Markov Chain vs Bayes Net

Question

Markov Chain vs Bayes Net

JANVI SHARMA

2021年5月16日 19:46

I am learning about Markov Chain and Bayesian Nets. However at this point I am a bit confused about what types of problems are modelled with the two different models presented to us. From what I understand (mostly from the examples I have read) Markov Chains are being used to represent the change in a single type of variable over time. So for example a random variable X representing the weather. Let X = {sun, rain}. Then for a markov chain, at time = 0 we are given P(X) and a transition model $P(X_t/X_{t-1})$. So with this knowledge we could calculate $P(X_\infty)$. Like asking a question, given the initial distribution of a random variable X and a transition model, what would be the value of P(X=x) at time t? The solution of such a question can be answered by mini forward algorithm.
Now for bayesian network, from what I understand, we model dependencies among different random variables. So here essentially we have some random variables that may have a causation relationship with other variables. There are some nice properties about such networks that let us define the joint over all variables easily.
Onto my question - Often the topic of markov chains is introduced before bayesian networks. What is the relationship between the two? because I can't seem to draw parallels between them, to me I see both as quite different approaches at modelling quite different problems.
In what other contexts can markov chains be used? or are they always used to model a single variable varying over time steps? I hope to gain some clarity to distinguish between the two and hopefully this would help me understand the topics better! Any suggestions/readings/links are much appreciated!
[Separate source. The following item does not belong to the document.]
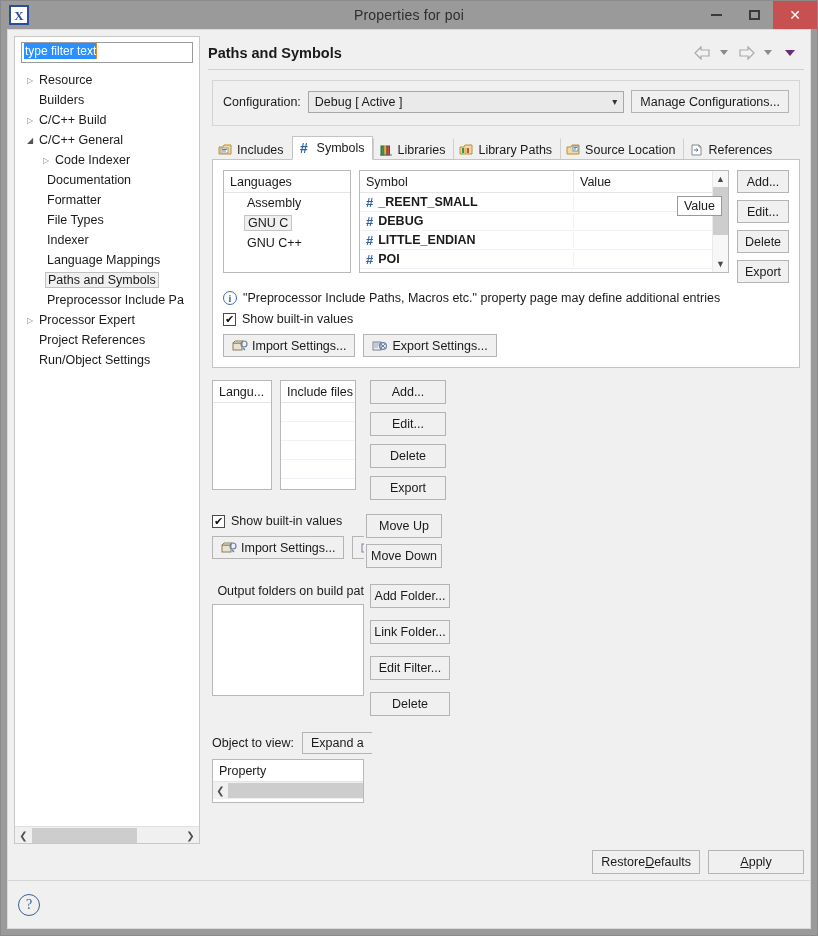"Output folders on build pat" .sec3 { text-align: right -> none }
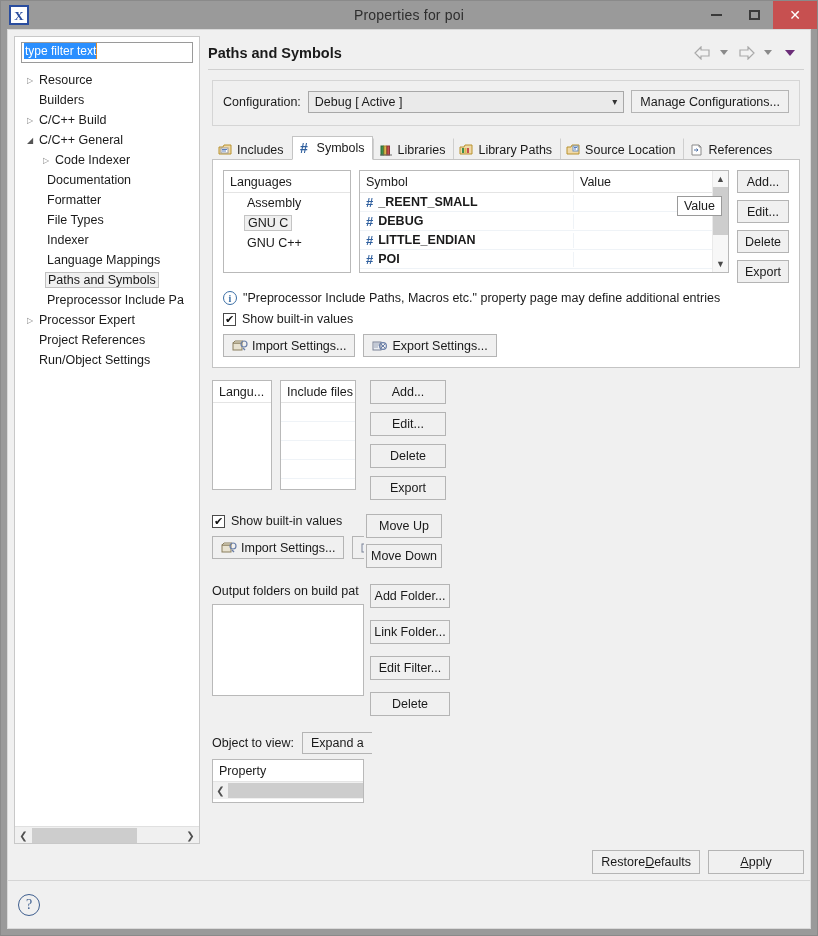"OK" div.footer-btns { html: none -> <div> <div>OK</div> <div>Cancel</div> </div> }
Topic bayesian-networks markov-process

Category Data Science

Kostya · Accepted Answer · 2021年5月16日 19:46

First of all, I'd disagree that Markov Chains are dealing with a "single type of variable". If you look at the formal definition of a Markov Chain, you'll see that variables $X$ are random variables. And random variables are defined over arbitrary (well, measurable) sets of possible outcomes. So your $X$ can not only be from $\{sun,rain\}$ set, but if could be from a Cartesian product of $\{sun,rain\}$ and $\{windy,cloudy,calm\}$ and temperature from $[-60,60]$ interval.

About the relation between Markov Chains and Bayes Nets, I'd say that there is a common framework that lets you understand relationship between those (and, in fact, many other probabilistic structures). In all cases we have a collection of random variables - for Markov Chains these are $X_0,X_1,X_2\dots$ And for Bayes Nets lets call them $A,B,C,D,E,F$.

In both cases we are interested in the probability distributions over the whole collection of variables, called joint probability distribution:

$$P(X_0,X_1,X_2\dots)\qquad\text{and} \qquad P(A,B,C,D,E,F)$$

The problem is that trying to represent this distribution (say on a computer) is impossible for any reasonably complex problem - the number of possible combinations of variables grows exponentially with the number of variables. So we are coming up with a way to factorize these joints into smaller, manageable multipliers.

For the Markov Chains, the factorization property is $$P(X_0,X_1,X_2\dots) = P(X_1|X_0)P(X_2|X_1)P(X_3|X_2)\cdots$$

For the Bayes Nets, the factorization property could look like this (for a particular dependency graph that I just made up):

$$P(A,B,C,D,E,F) = P_a(A)P_b(B)P_c(C|A)P_d(D|A,B)P_e(E|C,D)P_f(F|E)$$

In my opinion, considering the joint distribution and then seeing what factorization structure is imposed on it by your framework is a good place to start studying it.